[SELECTED EXTRACT Boundary: Start]

What do you make, and what technologies/tools do you use?
I work with ‘found’ materials, using traditional skills including metalwork, woodwork and casting. I use a lot of old photographs, and ‘lost’ objects, repurposing them into new items or artworks with new uses. Alongside skills like mig welding, casting and woodwork, I use photocopies and screen prints, inlaying print onto ceramics in a kiln. I’m a multi-disciplinary maker, and also a facilitator of makers.
I struggled to access resources like welding facilities, woodworking facilities and casting facilities once I left university, and began to find likeminded people to share resources. We set up Make Baltic for ‘clean’ making in 2013, but more and more demand for ‘dirty’ making led to the founding of Make Liverpool in March 2016, providing equipment based on makers’ needs.
Have you participated in associations and groups of makers, or collaborated with companies as a ‘freelance’ maker?
I completed a 12 month Artist in Residency at Liverpool Hope University in 2016, and am part of the North Docks community group, on the Ten Streets Liverpool advisory group and part of the Women’s Leadership Group Liverpool. I’m also the managing director of Make Liverpool, facilitating 65 residents and members with an eclectic skill set, including puppeteers, sculptors, furniture makers, leather upholsterers, artists and crafters.

[SELECTED EXTRACT Boundary: End]
[SOURCE DATA Boundary: Start]

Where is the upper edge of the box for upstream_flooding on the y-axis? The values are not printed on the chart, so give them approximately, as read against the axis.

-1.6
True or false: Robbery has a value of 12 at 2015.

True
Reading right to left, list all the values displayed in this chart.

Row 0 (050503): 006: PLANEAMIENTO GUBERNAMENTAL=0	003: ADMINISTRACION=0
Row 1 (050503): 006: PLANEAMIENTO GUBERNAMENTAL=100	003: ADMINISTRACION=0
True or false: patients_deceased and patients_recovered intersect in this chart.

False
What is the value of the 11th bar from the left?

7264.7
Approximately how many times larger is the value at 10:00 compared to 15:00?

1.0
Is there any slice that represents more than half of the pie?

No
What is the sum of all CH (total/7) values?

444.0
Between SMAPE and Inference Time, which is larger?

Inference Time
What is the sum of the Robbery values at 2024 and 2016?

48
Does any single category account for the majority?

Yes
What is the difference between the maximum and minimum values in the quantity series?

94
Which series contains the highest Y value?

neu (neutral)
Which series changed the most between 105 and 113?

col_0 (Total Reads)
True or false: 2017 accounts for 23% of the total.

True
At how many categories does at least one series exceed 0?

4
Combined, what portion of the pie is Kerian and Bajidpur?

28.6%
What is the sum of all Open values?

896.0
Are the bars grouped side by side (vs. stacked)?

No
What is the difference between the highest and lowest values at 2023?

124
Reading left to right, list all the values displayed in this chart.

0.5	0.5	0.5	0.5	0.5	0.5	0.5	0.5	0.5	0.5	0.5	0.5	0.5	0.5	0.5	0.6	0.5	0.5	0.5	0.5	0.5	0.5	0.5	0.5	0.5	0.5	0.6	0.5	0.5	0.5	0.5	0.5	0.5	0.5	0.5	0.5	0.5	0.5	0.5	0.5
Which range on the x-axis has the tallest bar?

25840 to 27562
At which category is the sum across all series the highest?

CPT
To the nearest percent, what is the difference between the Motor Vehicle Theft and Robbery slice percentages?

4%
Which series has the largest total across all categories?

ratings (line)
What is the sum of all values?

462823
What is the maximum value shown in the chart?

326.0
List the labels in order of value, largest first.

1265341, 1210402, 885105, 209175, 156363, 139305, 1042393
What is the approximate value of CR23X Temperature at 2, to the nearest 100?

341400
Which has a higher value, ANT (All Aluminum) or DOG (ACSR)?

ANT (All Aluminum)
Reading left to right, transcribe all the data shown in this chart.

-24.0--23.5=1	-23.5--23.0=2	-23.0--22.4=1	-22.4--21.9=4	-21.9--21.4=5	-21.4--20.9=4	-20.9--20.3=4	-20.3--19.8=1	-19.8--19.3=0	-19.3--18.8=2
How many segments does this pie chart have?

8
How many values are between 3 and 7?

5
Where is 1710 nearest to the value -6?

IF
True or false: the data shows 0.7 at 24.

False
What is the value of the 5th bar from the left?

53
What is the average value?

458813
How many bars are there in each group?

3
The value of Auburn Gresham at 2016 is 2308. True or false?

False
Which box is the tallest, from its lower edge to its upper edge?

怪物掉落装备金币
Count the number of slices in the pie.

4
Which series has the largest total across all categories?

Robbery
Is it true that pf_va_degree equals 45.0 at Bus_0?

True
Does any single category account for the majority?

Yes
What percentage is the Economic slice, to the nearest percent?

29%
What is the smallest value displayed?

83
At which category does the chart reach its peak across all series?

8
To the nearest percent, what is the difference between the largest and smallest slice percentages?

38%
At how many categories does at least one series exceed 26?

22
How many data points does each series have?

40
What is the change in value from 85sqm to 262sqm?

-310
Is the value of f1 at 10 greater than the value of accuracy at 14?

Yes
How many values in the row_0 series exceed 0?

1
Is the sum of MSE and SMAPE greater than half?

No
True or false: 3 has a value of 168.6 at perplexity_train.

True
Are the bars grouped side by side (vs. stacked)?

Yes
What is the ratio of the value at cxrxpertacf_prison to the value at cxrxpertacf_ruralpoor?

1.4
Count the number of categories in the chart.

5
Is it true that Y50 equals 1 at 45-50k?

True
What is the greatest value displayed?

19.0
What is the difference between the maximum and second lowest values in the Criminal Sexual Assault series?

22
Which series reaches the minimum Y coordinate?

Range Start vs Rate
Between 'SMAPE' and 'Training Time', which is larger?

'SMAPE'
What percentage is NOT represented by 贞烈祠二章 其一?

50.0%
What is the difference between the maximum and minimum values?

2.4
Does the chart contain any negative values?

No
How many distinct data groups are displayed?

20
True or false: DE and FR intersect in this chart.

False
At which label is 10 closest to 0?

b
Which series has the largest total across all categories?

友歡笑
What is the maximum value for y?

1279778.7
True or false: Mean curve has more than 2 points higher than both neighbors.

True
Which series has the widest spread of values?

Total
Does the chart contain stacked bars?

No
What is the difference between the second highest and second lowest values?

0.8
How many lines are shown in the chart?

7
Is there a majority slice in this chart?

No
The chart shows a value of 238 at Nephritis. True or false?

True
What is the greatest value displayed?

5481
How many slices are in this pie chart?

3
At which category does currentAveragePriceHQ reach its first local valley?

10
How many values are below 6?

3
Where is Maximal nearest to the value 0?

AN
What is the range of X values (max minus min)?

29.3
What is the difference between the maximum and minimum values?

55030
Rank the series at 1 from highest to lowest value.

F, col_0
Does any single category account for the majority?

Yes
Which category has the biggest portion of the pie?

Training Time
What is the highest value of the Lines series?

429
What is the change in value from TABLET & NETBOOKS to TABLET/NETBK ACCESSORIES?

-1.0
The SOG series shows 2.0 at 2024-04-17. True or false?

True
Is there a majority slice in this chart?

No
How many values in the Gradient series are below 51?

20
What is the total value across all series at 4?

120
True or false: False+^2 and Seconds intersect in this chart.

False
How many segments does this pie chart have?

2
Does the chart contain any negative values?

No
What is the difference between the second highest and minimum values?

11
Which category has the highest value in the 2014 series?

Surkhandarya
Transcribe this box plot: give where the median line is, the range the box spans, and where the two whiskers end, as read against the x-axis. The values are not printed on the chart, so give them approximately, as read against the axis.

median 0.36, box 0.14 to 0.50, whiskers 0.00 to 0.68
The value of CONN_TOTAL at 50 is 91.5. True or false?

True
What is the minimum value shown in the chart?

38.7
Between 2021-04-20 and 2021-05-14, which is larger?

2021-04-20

[SOURCE DATA Boundary: End]

USING THE INFORMATION
(a) Using the maker interview, decide whether each statement agrees with it, answering yes or no and quoting the deciding words: (i) Make Baltic was set up in 2013 for "clean" making. (ii) The residency at Liverpool Hope University lasted six months. (iii) Make Liverpool was founded in March 2016.
(b) Answer these questions from the maker interview:
(i) What does the maker inlay print onto?
(ii) Which three kinds of facilities were hard to reach after the maker left university?
(iii) How many residents and members does Make Liverpool facilitate?
(c) Carry on the maker interview from where it stops.
The entries are apart from the maker interview and serve as separate material.

ANSWERS PER TASK
(a)
(i) Yes: "We set up Make Baltic for ‘clean’ making in 2013"
(ii) No: "a 12 month Artist in Residency at Liverpool Hope University in 2016"
(iii) Yes: "the founding of Make Liverpool in March 2016"

(b)
(i) Ceramics, in a kiln.
(ii) Welding, woodworking and casting facilities.
(iii) 65.

(c)
Can you think of any specific projects, knowledge, or prototypes and products that you could share or would like to bring into this project?
I’d like to develop a maker’s app/website for each city, mapping out all of the maker spaces with the view of having multi-location membership.
I’m most interested in sharing the OpenMaker project with all the makers that I work with, to encourage them to participate and share innovation.
What is your experience of collaborating with companies – what are the key challenges and what works well?
I have five years’ experience of managing Make Liverpool, collaborating with start-up businesses, organisations and charities to encourage job creation, cultural growth and opportunities such as exhibitions and residency programmes.
Key challenges include connecting with the right networks and building good key relationships and working on a shoestring budget. To work well you need to be open to sharing ideas – not worrying about others stealing them. Open source ideas need developing alongside others. If you go to sector-led thing it brings the same type of people together, but you need additional people to make your idea a reality.
How can the OM programme help you facing the challenges, and what topics and kind of expertise are most you interested in?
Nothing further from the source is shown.